| Given exercise |
Convert the lines below into a Markdown table with the columns "No." and "Entry", one line per row, numbered in order. Omit blank lines.
• • •
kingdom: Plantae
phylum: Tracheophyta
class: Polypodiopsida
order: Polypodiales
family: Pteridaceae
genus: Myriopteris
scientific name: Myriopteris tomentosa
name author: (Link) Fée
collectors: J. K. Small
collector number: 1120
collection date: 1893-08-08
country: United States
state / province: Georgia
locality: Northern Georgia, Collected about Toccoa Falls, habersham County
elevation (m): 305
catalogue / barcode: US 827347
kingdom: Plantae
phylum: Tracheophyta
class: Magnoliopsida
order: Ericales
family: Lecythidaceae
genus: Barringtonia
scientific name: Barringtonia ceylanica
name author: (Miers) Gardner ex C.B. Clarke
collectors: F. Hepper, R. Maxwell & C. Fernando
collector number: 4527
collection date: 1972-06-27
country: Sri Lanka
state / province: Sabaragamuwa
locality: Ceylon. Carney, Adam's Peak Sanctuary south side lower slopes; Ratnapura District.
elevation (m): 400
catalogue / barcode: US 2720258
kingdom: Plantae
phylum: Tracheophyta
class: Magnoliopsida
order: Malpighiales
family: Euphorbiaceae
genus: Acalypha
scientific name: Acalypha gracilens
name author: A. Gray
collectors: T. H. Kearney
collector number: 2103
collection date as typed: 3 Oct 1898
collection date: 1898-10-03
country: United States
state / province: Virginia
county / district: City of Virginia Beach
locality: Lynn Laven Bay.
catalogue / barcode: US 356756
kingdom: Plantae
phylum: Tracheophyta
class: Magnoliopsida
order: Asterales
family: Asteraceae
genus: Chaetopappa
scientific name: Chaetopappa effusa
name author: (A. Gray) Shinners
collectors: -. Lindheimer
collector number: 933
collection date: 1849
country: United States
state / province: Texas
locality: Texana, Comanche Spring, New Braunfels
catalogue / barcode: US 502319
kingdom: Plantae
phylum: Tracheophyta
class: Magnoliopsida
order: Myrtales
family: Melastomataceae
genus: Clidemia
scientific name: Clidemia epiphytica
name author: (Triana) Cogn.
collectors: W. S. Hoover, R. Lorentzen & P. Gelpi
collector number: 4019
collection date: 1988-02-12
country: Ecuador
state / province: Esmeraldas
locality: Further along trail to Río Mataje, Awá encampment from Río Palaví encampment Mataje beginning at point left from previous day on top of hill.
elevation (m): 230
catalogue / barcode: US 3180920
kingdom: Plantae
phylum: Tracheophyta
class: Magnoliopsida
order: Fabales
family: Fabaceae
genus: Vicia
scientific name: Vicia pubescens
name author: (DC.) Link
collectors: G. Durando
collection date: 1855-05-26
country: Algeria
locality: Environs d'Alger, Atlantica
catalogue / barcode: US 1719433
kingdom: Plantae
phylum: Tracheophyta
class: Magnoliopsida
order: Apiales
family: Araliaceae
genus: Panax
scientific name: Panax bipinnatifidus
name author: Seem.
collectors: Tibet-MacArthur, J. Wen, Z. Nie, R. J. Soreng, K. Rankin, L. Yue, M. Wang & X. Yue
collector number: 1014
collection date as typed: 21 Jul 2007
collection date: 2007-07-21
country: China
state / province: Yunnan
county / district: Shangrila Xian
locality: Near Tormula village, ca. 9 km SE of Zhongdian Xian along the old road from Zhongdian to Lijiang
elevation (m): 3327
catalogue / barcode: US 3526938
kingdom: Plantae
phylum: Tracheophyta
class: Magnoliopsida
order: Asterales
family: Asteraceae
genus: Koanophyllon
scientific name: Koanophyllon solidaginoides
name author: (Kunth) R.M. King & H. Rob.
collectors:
• • •
| Answer to the problem |
| No. | Entry |
|---|---|
| 1 | kingdom: Plantae |
| 2 | phylum: Tracheophyta |
| 3 | class: Polypodiopsida |
| 4 | order: Polypodiales |
| 5 | family: Pteridaceae |
| 6 | genus: Myriopteris |
| 7 | scientific name: Myriopteris tomentosa |
| 8 | name author: (Link) Fée |
| 9 | collectors: J. K. Small |
| 10 | collector number: 1120 |
| 11 | collection date: 1893-08-08 |
| 12 | country: United States |
| 13 | state / province: Georgia |
| 14 | locality: Northern Georgia, Collected about Toccoa Falls, habersham County |
| 15 | elevation (m): 305 |
| 16 | catalogue / barcode: US 827347 |
| 17 | kingdom: Plantae |
| 18 | phylum: Tracheophyta |
| 19 | class: Magnoliopsida |
| 20 | order: Ericales |
| 21 | family: Lecythidaceae |
| 22 | genus: Barringtonia |
| 23 | scientific name: Barringtonia ceylanica |
| 24 | name author: (Miers) Gardner ex C.B. Clarke |
| 25 | collectors: F. Hepper, R. Maxwell & C. Fernando |
| 26 | collector number: 4527 |
| 27 | collection date: 1972-06-27 |
| 28 | country: Sri Lanka |
| 29 | state / province: Sabaragamuwa |
| 30 | locality: Ceylon. Carney, Adam's Peak Sanctuary south side lower slopes; Ratnapura District. |
| 31 | elevation (m): 400 |
| 32 | catalogue / barcode: US 2720258 |
| 33 | kingdom: Plantae |
| 34 | phylum: Tracheophyta |
| 35 | class: Magnoliopsida |
| 36 | order: Malpighiales |
| 37 | family: Euphorbiaceae |
| 38 | genus: Acalypha |
| 39 | scientific name: Acalypha gracilens |
| 40 | name author: A. Gray |
| 41 | collectors: T. H. Kearney |
| 42 | collector number: 2103 |
| 43 | collection date as typed: 3 Oct 1898 |
| 44 | collection date: 1898-10-03 |
| 45 | country: United States |
| 46 | state / province: Virginia |
| 47 | county / district: City of Virginia Beach |
| 48 | locality: Lynn Laven Bay. |
| 49 | catalogue / barcode: US 356756 |
| 50 | kingdom: Plantae |
| 51 | phylum: Tracheophyta |
| 52 | class: Magnoliopsida |
| 53 | order: Asterales |
| 54 | family: Asteraceae |
| 55 | genus: Chaetopappa |
| 56 | scientific name: Chaetopappa effusa |
| 57 | name author: (A. Gray) Shinners |
| 58 | collectors: -. Lindheimer |
| 59 | collector number: 933 |
| 60 | collection date: 1849 |
| 61 | country: United States |
| 62 | state / province: Texas |
| 63 | locality: Texana, Comanche Spring, New Braunfels |
| 64 | catalogue / barcode: US 502319 |
| 65 | kingdom: Plantae |
| 66 | phylum: Tracheophyta |
| 67 | class: Magnoliopsida |
| 68 | order: Myrtales |
| 69 | family: Melastomataceae |
| 70 | genus: Clidemia |
| 71 | scientific name: Clidemia epiphytica |
| 72 | name author: (Triana) Cogn. |
| 73 | collectors: W. S. Hoover, R. Lorentzen & P. Gelpi |
| 74 | collector number: 4019 |
| 75 | collection date: 1988-02-12 |
| 76 | country: Ecuador |
| 77 | state / province: Esmeraldas |
| 78 | locality: Further along trail to Río Mataje, Awá encampment from Río Palaví encampment Mataje beginning at point left from previous day on top of hill. |
| 79 | elevation (m): 230 |
| 80 | catalogue / barcode: US 3180920 |
| 81 | kingdom: Plantae |
| 82 | phylum: Tracheophyta |
| 83 | class: Magnoliopsida |
| 84 | order: Fabales |
| 85 | family: Fabaceae |
| 86 | genus: Vicia |
| 87 | scientific name: Vicia pubescens |
| 88 | name author: (DC.) Link |
| 89 | collectors: G. Durando |
| 90 | collection date: 1855-05-26 |
| 91 | country: Algeria |
| 92 | locality: Environs d'Alger, Atlantica |
| 93 | catalogue / barcode: US 1719433 |
| 94 | kingdom: Plantae |
| 95 | phylum: Tracheophyta |
| 96 | class: Magnoliopsida |
| 97 | order: Apiales |
| 98 | family: Araliaceae |
| 99 | genus: Panax |
| 100 | scientific name: Panax bipinnatifidus |
| 101 | name author: Seem. |
| 102 | collectors: Tibet-MacArthur, J. Wen, Z. Nie, R. J. Soreng, K. Rankin, L. Yue, M. Wang & X. Yue |
| 103 | collector number: 1014 |
| 104 | collection date as typed: 21 Jul 2007 |
| 105 | collection date: 2007-07-21 |
| 106 | country: China |
| 107 | state / province: Yunnan |
| 108 | county / district: Shangrila Xian |
| 109 | locality: Near Tormula village, ca. 9 km SE of Zhongdian Xian along the old road from Zhongdian to Lijiang |
| 110 | elevation (m): 3327 |
| 111 | catalogue / barcode: US 3526938 |
| 112 | kingdom: Plantae |
| 113 | phylum: Tracheophyta |
| 114 | class: Magnoliopsida |
| 115 | order: Asterales |
| 116 | family: Asteraceae |
| 117 | genus: Koanophyllon |
| 118 | scientific name: Koanophyllon solidaginoides |
| 119 | name author: (Kunth) R.M. King & H. Rob. |
| 120 | collectors: |